Like Blackwell, Cleveland City Councilwoman Fannie Lewis rejects the arguments against choice. A long-time community activist, Lewis was the driving force behind the creation of the Cleveland voucher program. She sees firsthand the people the program benefits.

“Poor folks are always getting their heads counted, but nothing is happening to help them. They need something now,” said Lewis, who has worked with the Cleveland Public School System since 1951. “I have to preserve the rights for those who need something better.”

The voices of voucher supporters reverberated through the courtroom from the parent rally, led by Lewis, former voucher program director Bert Holt, and the Institute for Justice. In addition to the Harmony Community School and other local organizations, several national organizations joined the rally to show their support. These included the Greater Educational Opportunities (GEO) Foundation, the Milton and Rose D. Friedman Foundation, CEO America, and the American Education Reform Foundation.

The GEO Foundation welcomed to the rally school choice leaders from Colorado, New Mexico, and Indiana. The foundation regularly engages community leaders in fact-finding trips to cities with choice programs so they can knowledgeably address the choice option in their own communities.

“These events are important to us–not only to participate in, but to learn from,” said foundation president Kevin Teasley, who pledged the foundation would continue to help communities learn how to fight for choice.

Dale Sadler, a Denver-based civil rights attorney who also is a minister, noted that having a national presence during the court deliberations signals the country is intently watching. As well as helping draw attention to the growing demand for improvements in education, Sadler hoped the Colorado delegation’s showing would help empower those in need of Cleveland-type reforms.

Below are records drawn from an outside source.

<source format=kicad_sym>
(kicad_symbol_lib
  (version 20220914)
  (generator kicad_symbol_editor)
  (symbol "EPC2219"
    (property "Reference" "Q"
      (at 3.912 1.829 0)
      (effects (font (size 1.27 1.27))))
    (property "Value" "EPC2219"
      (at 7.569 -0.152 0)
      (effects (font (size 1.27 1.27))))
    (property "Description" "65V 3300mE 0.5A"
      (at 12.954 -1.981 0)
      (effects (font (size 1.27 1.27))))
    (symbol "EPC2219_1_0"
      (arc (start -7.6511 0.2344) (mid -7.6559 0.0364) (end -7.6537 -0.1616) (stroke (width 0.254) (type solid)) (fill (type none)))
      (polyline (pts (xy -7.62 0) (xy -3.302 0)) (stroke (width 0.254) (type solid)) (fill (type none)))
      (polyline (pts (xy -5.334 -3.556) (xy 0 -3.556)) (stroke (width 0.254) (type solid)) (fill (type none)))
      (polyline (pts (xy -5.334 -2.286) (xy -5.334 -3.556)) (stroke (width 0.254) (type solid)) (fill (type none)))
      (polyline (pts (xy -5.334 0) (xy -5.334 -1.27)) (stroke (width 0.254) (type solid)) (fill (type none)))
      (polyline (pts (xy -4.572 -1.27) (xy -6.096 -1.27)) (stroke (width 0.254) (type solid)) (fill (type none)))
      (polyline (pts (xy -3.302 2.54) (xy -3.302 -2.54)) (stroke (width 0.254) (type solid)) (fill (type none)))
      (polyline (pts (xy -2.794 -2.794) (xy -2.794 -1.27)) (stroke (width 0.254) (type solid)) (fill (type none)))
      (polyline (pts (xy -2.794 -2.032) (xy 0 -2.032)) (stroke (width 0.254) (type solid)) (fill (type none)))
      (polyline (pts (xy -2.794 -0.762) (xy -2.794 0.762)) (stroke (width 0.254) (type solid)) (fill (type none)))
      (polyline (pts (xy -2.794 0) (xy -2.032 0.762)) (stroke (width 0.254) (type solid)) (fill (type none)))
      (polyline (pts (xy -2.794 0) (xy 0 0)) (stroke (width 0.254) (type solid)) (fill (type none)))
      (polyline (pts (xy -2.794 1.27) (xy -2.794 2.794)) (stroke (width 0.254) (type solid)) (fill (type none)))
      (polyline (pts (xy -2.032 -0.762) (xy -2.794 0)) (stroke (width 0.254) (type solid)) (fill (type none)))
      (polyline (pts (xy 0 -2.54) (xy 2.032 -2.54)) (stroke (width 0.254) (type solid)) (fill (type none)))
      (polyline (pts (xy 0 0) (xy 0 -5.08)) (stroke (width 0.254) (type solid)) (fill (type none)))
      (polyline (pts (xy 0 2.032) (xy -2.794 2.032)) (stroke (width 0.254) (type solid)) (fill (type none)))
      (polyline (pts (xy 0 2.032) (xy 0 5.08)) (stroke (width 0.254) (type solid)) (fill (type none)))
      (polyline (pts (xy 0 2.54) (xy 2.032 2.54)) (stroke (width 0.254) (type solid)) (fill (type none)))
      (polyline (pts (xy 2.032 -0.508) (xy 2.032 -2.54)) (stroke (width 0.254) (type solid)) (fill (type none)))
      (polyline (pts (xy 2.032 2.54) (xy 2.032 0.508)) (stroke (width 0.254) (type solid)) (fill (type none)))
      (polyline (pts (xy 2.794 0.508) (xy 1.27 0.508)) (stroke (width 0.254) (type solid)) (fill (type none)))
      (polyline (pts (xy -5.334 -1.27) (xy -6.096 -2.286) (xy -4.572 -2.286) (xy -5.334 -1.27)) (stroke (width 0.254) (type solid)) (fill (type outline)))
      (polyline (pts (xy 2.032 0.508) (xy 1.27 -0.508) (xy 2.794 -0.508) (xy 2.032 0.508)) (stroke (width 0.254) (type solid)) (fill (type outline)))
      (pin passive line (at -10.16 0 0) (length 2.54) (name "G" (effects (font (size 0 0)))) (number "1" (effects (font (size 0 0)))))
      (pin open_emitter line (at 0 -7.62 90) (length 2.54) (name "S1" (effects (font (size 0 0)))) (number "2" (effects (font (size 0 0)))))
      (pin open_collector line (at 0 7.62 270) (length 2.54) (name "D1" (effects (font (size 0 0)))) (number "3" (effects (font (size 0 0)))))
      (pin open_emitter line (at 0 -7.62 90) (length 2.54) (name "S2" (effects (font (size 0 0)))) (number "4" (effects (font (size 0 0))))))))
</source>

“We’re looking at a new day for the civil rights movement,” Sadler said. “This new civil rights fight begins in K-12 education.”

Estel Carroll, president of Parents for Educational Choice in Indiana, understands too well the plight facing Cleveland families. A grandmother currently working to keep her grandchildren in a faith-based school in Indianapolis’ inner city, Carroll said the Cleveland fight merits the support of parents around the nation because of its far-reaching ramifications.

“We want to show everyone that we stand together,” she said. “We’re all fighting for more opportunities, and for the right to choose how and where our children are educated. I believe that once we show how strong this movement is, the masses will take notice and join in. Here is where we begin that unity.”

For the families of the students currently participating in the Cleveland School Choice program, it will be an uneasy summer. They await a decision likely to find its way to the U.S. Supreme Court . . . and likely to shape education reform in the twenty-first century. The eyes of the nation remain on the Sixth Circuit Court.


Barato L. Britt is a freelance writer associated with the GEO Foundation. He covers education, focusing primarily on parental choice issues in Ohio, Indiana, and New Mexico.